What has gone wrong for Bernanke and company in the past year is well documented.
The Fed was roundly criticized last August for being slow to recognize the magnitude of the housing crisis and its potential for wreaking havoc on the economy.
Luminaries such as Martin Feldstein, the long-time head of the National Bureau of Economic Research, chided the central bank last summer for not lowering interest rates quickly enough to counter the housing downdraft and stave off a recession.
In March, the collapse of Bear Stearns left the Fed open to tough questions about whether it was encouraging Wall Street's excesses by coming to the rescue, orchestrating the firesale of Bear Stearns to JPMorgan Chase.
Bernanke may find a more complimentary audience this year.
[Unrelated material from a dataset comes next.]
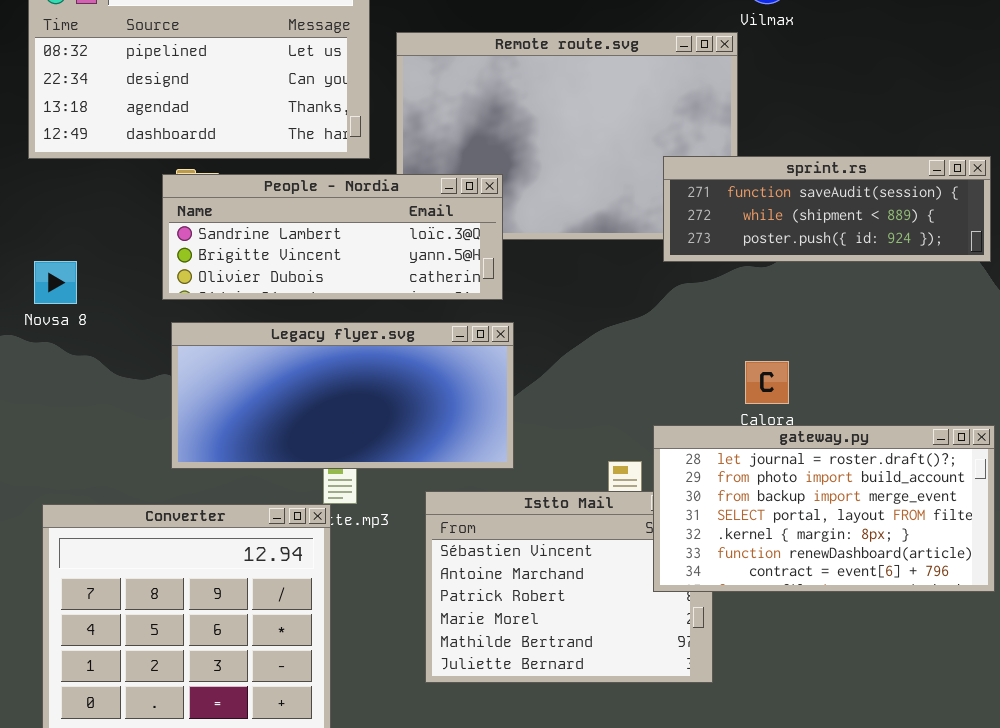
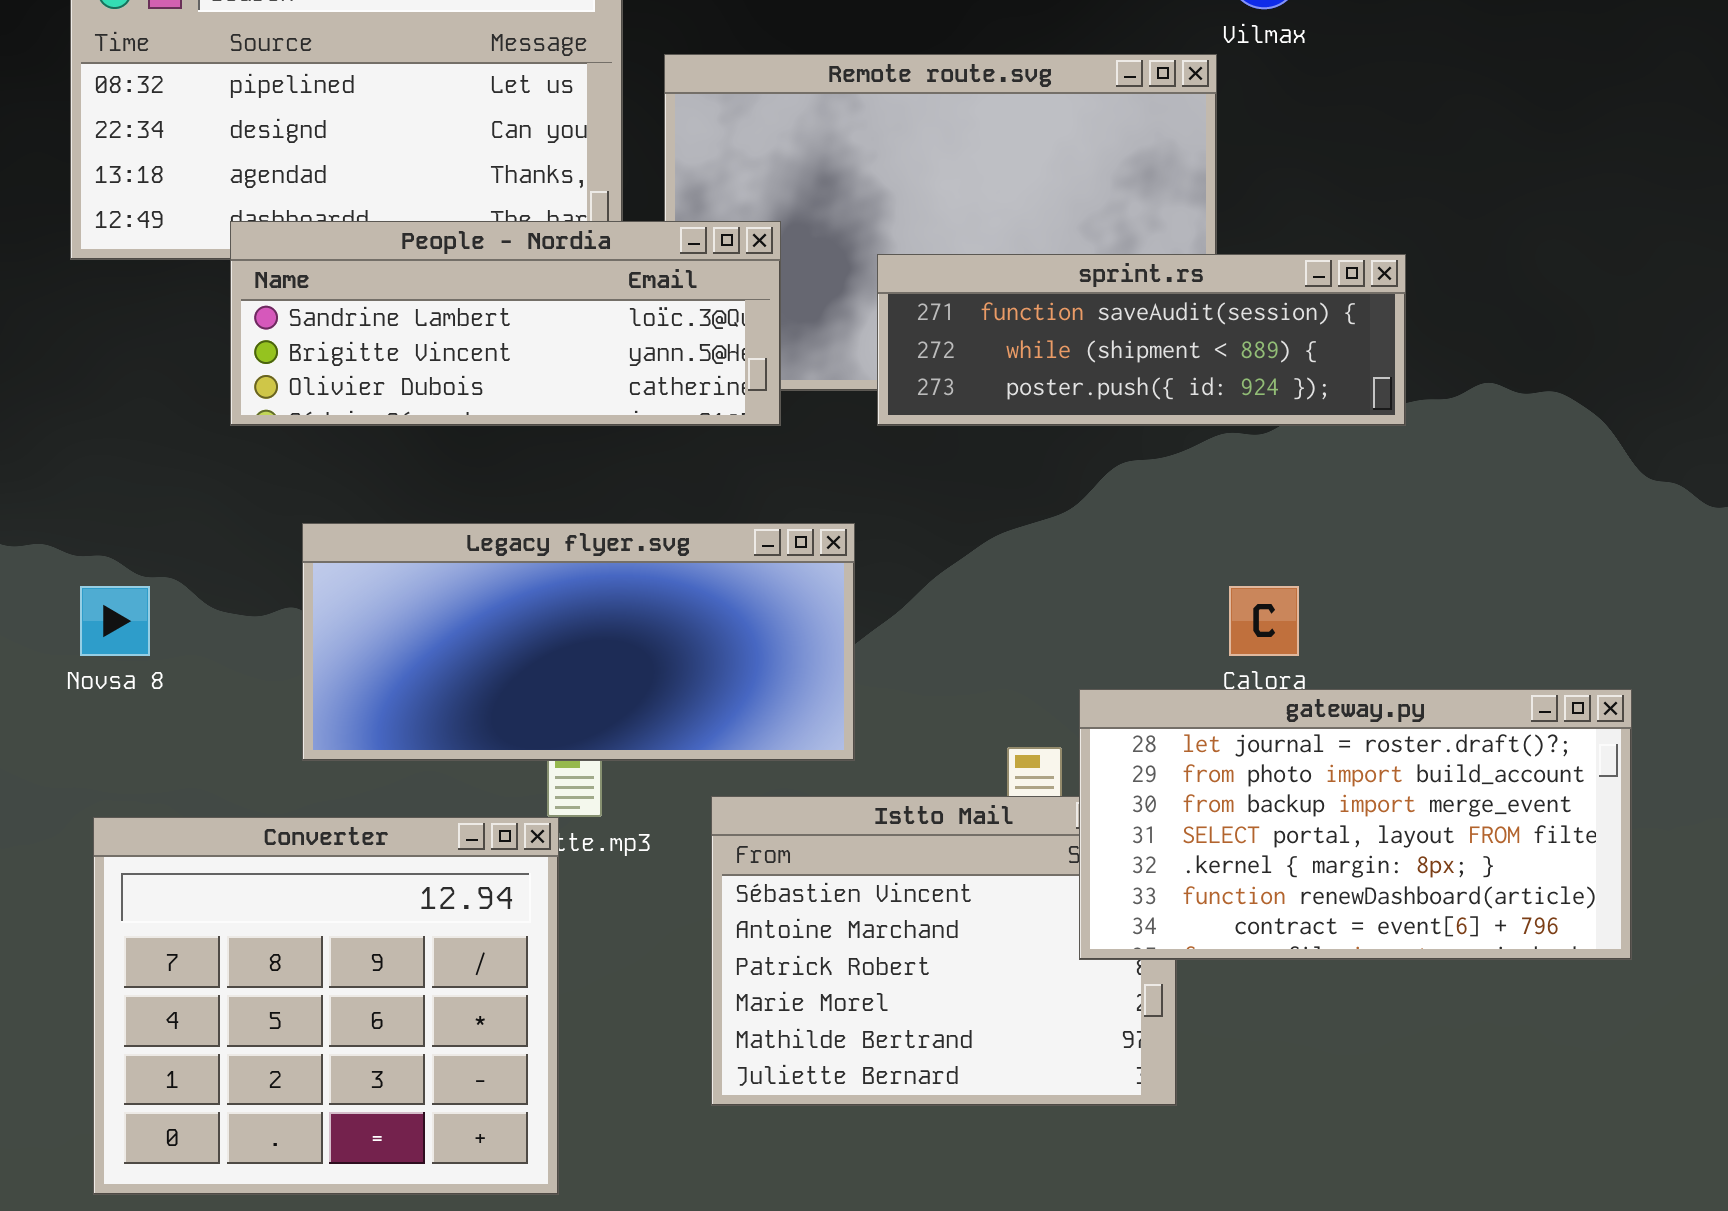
sprint.rs: [663,156,991,262] -> [877,254,1406,426], moved
People - Nordia: [162,174,503,300] -> [230,221,781,426], moved
Novsa 8: [34,261,77,304] -> [80,586,150,656], moved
He has managed to defuse some of the criticism by finding creative ways besides lowering interest rates to ease credit constraints.
The Fed has launched a series of lending facilities that have helped to bolster confidence in debt-laden financial firms—and added a half-dozen new acronyms to the Wall Street lexicon.
The past month has brought some much-needed relief on the inflation front as oil prices came down from a July peak above $147 per barrel to trade below $115.
While that is still well above where it was a year ago, and inflation remains above the Fed's comfort level, it certainly takes some pressure off Bernanke to raise short-term interest rates.
The downtrodden U.S. dollar has also made a solid comeback in recent weeks, quieting speculation about currency market intervention.
Goldman Sachs economists declared Thursday that the dollar had bottomed, in part because of weakening economic trends in Europe and Japan that have made the U.S. currency look more attractive by comparison.
"The dollar lows are almost certainly behind us," currency strategist Thomas Stolper wrote in a note to clients.
"Too many underlying factors have started to work in favor of the dollar to dismiss the recent bounce as temporary." While cooling inflation is certainly a welcome development, Bernanke is in no position to tout a healthy economy.
Credit conditions continue to tighten, as evidenced by the Fed's own survey of loan officers, released last week.
"The bullish combination we are looking for would be for falling inflation to intersect with improving credit conditions. We are not there yet," said Michael Darda, chief economist at MKM Partners.